Fit Bodies, Fat Minds!



         
      


I'm just taken with the idea of the "thinking process," or the "life of the mind." My last post dealt with the importance of being critical thinkers and developing the ability to think deeper so that we become the owners of the truth or concepts that we are trying to understand. It bothers me to see so many in the Christian community just parroting their pastor or their favorite Christian author. It truly is the bane of the Church...we have become in many respects mere lemmings.

I love the title of Os Guinness's book, "FIT BODIES FAT MINDS." Guinness puts forth the argument that one of the leading problems in American evangelicalism is...anti-intellectualism. "Anti-intellectualism is a disposition to discount the importance of truth and the life of the mind," says Guinness. He continues this thought, “Living in a sensuous culture and an increasingly emotional democracy, American evangelicals in the last generation have simultaneously toned up their bodies and dumbed down their minds."

We live in a Joel Osteen culture... where feeling good, and having your best life now has become the Christian manifesto. Osteen's positive thinking messages appeal to many who love to feel emotionally satiated. Our culture prizes feeling good, experiencing emotional peace, and where the idea of feeling secure far out weighs the concept of  seeking absolute truth. Positive thinking has become prized above reflection and hard critical thinking about the eternal truths of God's word.

The Christian community has suffered tremendously from this lack of thinking and love of feeling good. Guinness tells us:

" Evangelical anti-intellectualism bears on many of the problems of evangelicalism...superficial or bad theology, the lack of serious apology for the faith, the lack of constructive public philosophy, and the continued defections of thinking evangelicals in the direction of Catholicism or Eastern Orthodoxy."

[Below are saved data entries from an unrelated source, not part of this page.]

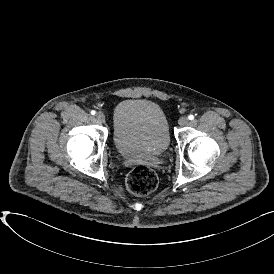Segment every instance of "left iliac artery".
Returning <instances> with one entry per match:
<instances>
[{"label":"left iliac artery","instance_id":"obj_1","mask_svg":"<svg viewBox=\"0 0 274 274\" xmlns=\"http://www.w3.org/2000/svg\"><path fill=\"white\" fill-rule=\"evenodd\" d=\"M188 119H189V120H193V119H194V115H189V116H188Z\"/></svg>","mask_w":274,"mask_h":274}]
</instances>
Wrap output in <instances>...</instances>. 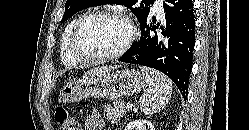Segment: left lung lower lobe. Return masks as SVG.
I'll return each mask as SVG.
<instances>
[{
    "mask_svg": "<svg viewBox=\"0 0 249 130\" xmlns=\"http://www.w3.org/2000/svg\"><path fill=\"white\" fill-rule=\"evenodd\" d=\"M163 7L165 25L156 24V18L149 16L140 24V41L119 61L163 72L186 99L195 43L193 3L191 0H165Z\"/></svg>",
    "mask_w": 249,
    "mask_h": 130,
    "instance_id": "0a47b994",
    "label": "left lung lower lobe"
}]
</instances>
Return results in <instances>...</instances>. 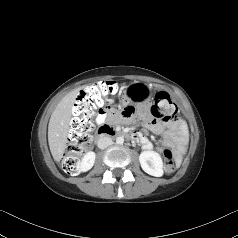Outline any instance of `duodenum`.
I'll use <instances>...</instances> for the list:
<instances>
[{"mask_svg": "<svg viewBox=\"0 0 238 238\" xmlns=\"http://www.w3.org/2000/svg\"><path fill=\"white\" fill-rule=\"evenodd\" d=\"M97 135L100 138L103 137H114V136H123L128 139L137 141L138 137L135 133H128L123 131H115L113 128L109 127L108 125H101L97 129Z\"/></svg>", "mask_w": 238, "mask_h": 238, "instance_id": "obj_1", "label": "duodenum"}]
</instances>
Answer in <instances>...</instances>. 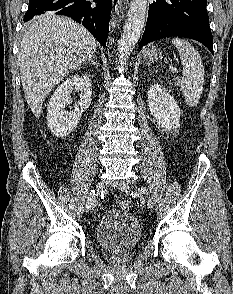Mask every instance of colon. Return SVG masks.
<instances>
[{"label": "colon", "mask_w": 233, "mask_h": 294, "mask_svg": "<svg viewBox=\"0 0 233 294\" xmlns=\"http://www.w3.org/2000/svg\"><path fill=\"white\" fill-rule=\"evenodd\" d=\"M131 202L129 200H122L119 204L118 207L121 210H129L131 208Z\"/></svg>", "instance_id": "obj_1"}]
</instances>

Let me provide a snap shot of the love of the mind from the origins of Harvard Divinity School. The study of theology at Harvard can be traced back to the very beginning of Harvard College, when an initial fund of 400 pounds from the General Court of Massachusetts Bay Colony established the College in 1636. The founders of Harvard recorded their reasons for establishing this center of learning:


"After God had carried us safe to New England and we had builded our houses, provided necessaries for our livelihood, reared convenient places for God's worship, and settled the civil government: One of the next things we longed for and looked after was to advance learning and perpetuate it to posterity; dreading to leave an illiterate ministry to the churches, when our present ministers shall lie in the dust."

When the believer develops a Christian worldview...which takes time, hard work, and much reading... then he can go out and apologize for the "faith that was once delivered unto the saints." The body of Christ must be able to speak to all aspects of life: education, science, government, and all things that make up society.

Where do I start, always with an open Bible?